The view from Big Walker

Took the long way home from visiting my mother at her assisted living facility Wednesday, winding down through parts of Southwestern Virginia and West Virginia, crossing over Big Walker Mountain on U.S. 52.

A ride over Big Walker requires a stop at the BW Country Store and forking over five bucks for the long climb up the lookout tower, built more than 60 years ago. The observation deck sits 100 feet above the store and they say you can see five states from the top.

Tower owner Roy Kime’s father built the steel tower in 1953 and it has survived fires, bad weather and the building of I-77, which routed traffic off winding U.S. 52 and away from the longtime attraction but Kime keeps going.

On a lazy Wednesday afternoon, two other motorcyclists stopped at the store for some of Kime’s coffee and some jalapeno jam on crackers but the other two riders stayed on the ground as I climbed up the steps.  The observation deck tops out at 3,405 feet and swayed gently in the wind as I took in the view from all directions and shot many photos.

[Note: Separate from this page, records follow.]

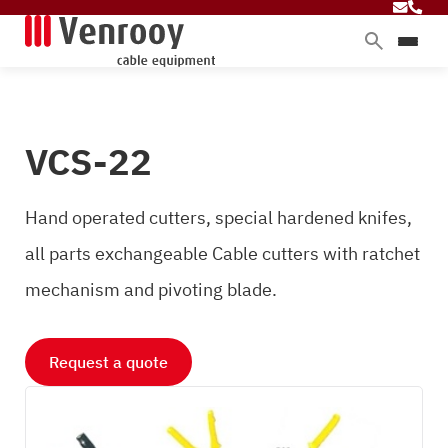
Products
Services
VCS-22
Sectors
About Venrooy
Hand operated cutters, special hardened knifes,
Blog
all parts exchangeable Cable cutters with ratchet
mechanism and pivoting blade.
Contact
Request a quote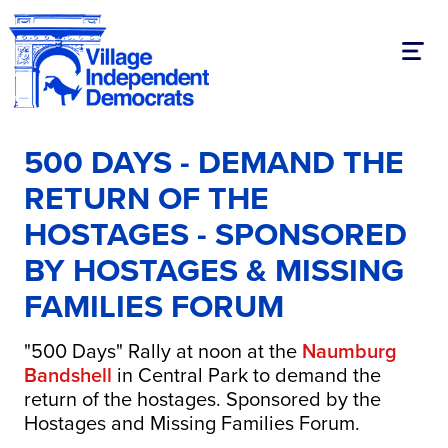
Toggl
500 DAYS - DEMAND THE
RETURN OF THE
HOSTAGES - SPONSORED
BY HOSTAGES & MISSING
FAMILIES FORUM
"500 Days" Rally at noon at the
Naumburg
Bandshell
in Central Park to demand the
return of the hostages. Sponsored by the
Hostages and Missing Families Forum.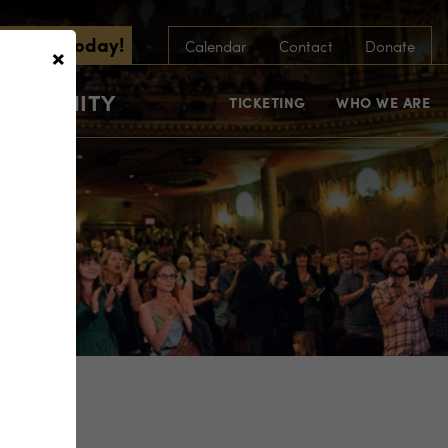
scribe Today!
×
Calendar
Contact
Donate
COMMUNITY
TICKETING
WHO WE ARE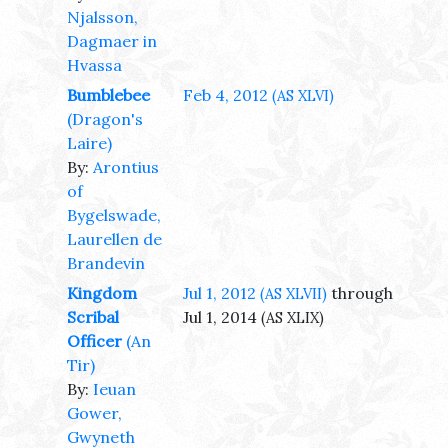
Njalsson,
Dagmaer in
Hvassa
Bumblebee
Feb 4, 2012
(AS XLVI)
(Dragon's
Laire)
By:
Arontius
of
Bygelswade,
Laurellen de
Brandevin
Kingdom
Jul 1, 2012
through
(AS XLVII)
Scribal
Jul 1, 2014
(AS XLIX)
Officer
(An
Tir)
By:
Ieuan
Gower,
Gwyneth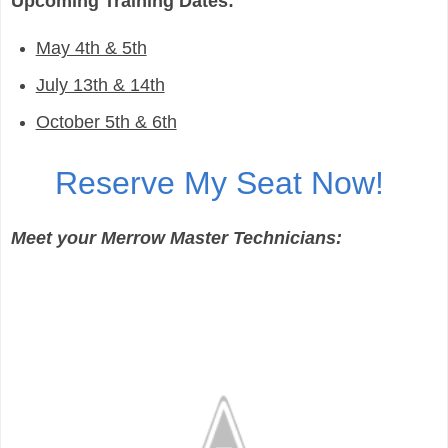
Upcoming Training Dates:
May 4th & 5th
July 13th & 14th
October 5th & 6th
Reserve My Seat Now!
Meet your Merrow Master Technicians: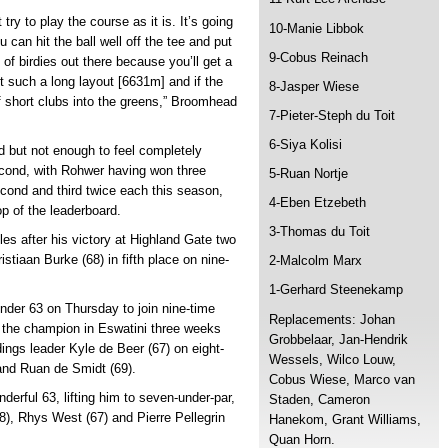
 try to play the course as it is. It’s going
10-Manie Libbok
u can hit the ball well off the tee and put
9-Cobus Reinach
 of birdies out there because you’ll get a
not such a long layout [6631m] and if the
8-Jasper Wiese
f short clubs into the greens,” Broomhead
7-Pieter-Steph du Toit
6-Siya Kolisi
d but not enough to feel completely
second, with Rohwer having won three
5-Ruan Nortje
econd and third twice each this season,
4-Eben Etzebeth
op of the leaderboard.
3-Thomas du Toit
es after his victory at Highland Gate two
stiaan Burke (68) in fifth place on nine-
2-Malcolm Marx
1-Gerhard Steenekamp
nder 63 on Thursday to join nine-time
Replacements: Johan
 the champion in Eswatini three weeks
Grobbelaar, Jan-Hendrik
ings leader Kyle de Beer (67) on eight-
Wessels, Wilco Louw,
 and Ruan de Smidt (69).
Cobus Wiese, Marco van
derful 63, lifting him to seven-under-par,
Staden, Cameron
(68), Rhys West (67) and Pierre Pellegrin
Hanekom, Grant Williams,
Quan Horn.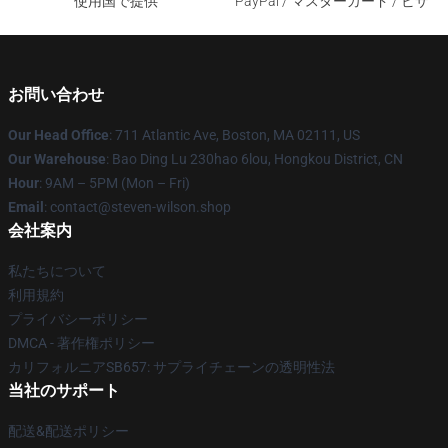
使用国で提供
PayPal / マスターカード / ビザ
お問い合わせ
Our Head Office
: 711 Atlantic Ave, Boston, MA 02111, US
Our Warehouse
: Bao Ding Lu 230hao 6lou, Hongkou District, CN
Hour
: 9AM – 5PM (Mon – Fri)
Email
: contact@steven-wilson.shop
会社案内
私たちについて
利用規約
プライバシーポリシー
DMCA - 著作権ポリシー
カリフォルニアSB657: サプライチェーンの透明性法
当社のサポート
配送&配送ポリシー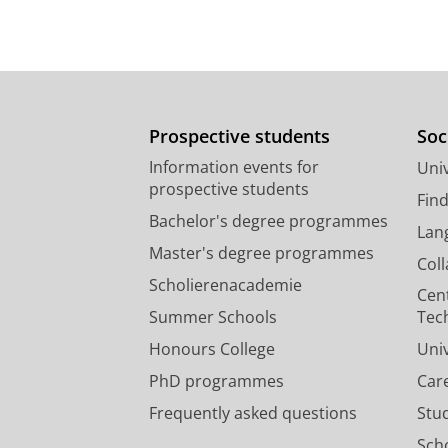
Prospective students
Soc
Information events for
Univ
prospective students
Fin
Bachelor's degree programmes
Lan
Master's degree programmes
Col
Scholierenacademie
Cen
Summer Schools
Tec
Honours College
Uni
PhD programmes
Car
Frequently asked questions
Stu
Scho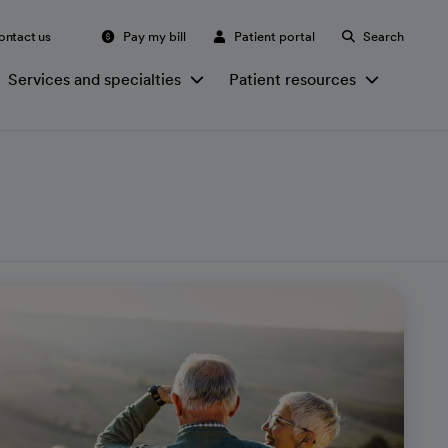
ontact us
Pay my bill
Patient portal
Search
Services and specialties
Patient resources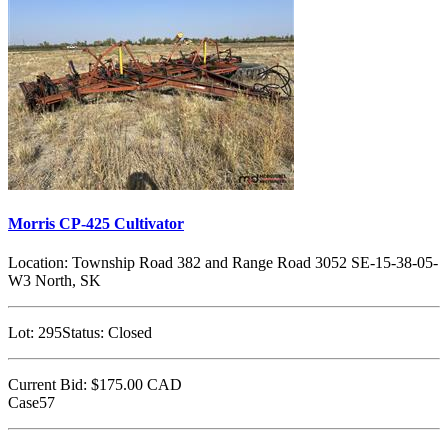
Morris CP-425 Cultivator
Location:
Township Road 382 and Range Road 3052 SE-15-38-05-
W3 North, SK
Lot:
295
Status:
Closed
Current Bid:
$175.00
CAD
Case57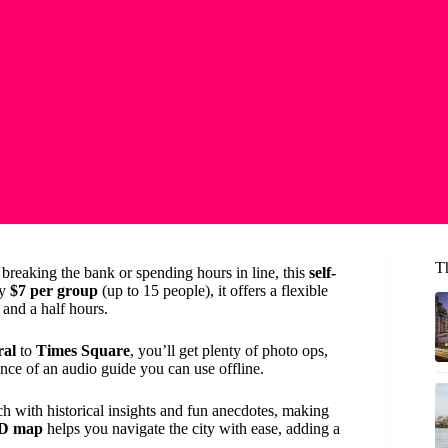
T
breaking the bank or spending hours in line, this
self-
ly
$7 per group
(up to 15 people), it offers a flexible
and a half hours.
ral
to
Times Square
, you’ll get plenty of photo ops,
ce of an audio guide you can use offline.
ich with historical insights and fun anecdotes, making
3D map
helps you navigate the city with ease, adding a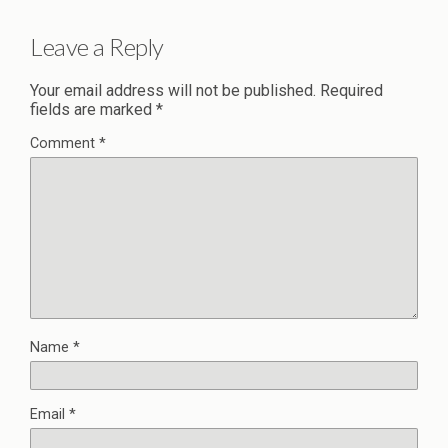
Leave a Reply
Your email address will not be published.
Required
fields are marked
*
Comment
*
Name
*
Email
*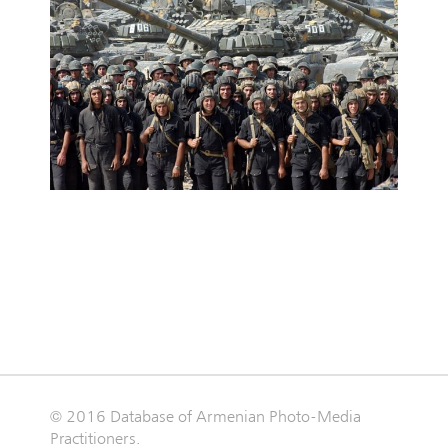
© 2016 Database of Armenian Photo-Media
Practitioners.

The view was — in a word — stunning.

At the base of the tower, a swinging bridge used to connect the tower to the back of the old store and restaurant, destroyed by a fire in 2003. Kime built a new store and continues to soldier on to those who prefer the scenic beauty of the drive over Big Walker on U.S. 52 rather than the I-77 route that goes under the mountain in a tunnel.

Those who value time over quality of travel miss a lot when they stay on the Interstates. They don’t see attractions like the Big Walker Lookout Tower on U.S. 52 or Foamhenge on U.S. 11 near Natural Bridge. Attractions like these survive even as most of the traveling public pass them by on the four-lane roads.

That’s too bad. I put 23,800 plus miles on my Harley over the last 12 months and nearly all of those miles were on winding two-lane roads in Virginia, West Virginia, Kentucky and North Carolina.

When Amy and I travel by car we prefer to take the back roads and stay off the Interstates. That way, we find great places to eat and little roadside attractions.

Stops like the Big Walker tower are part of the bonuses of traveling off the beaten path.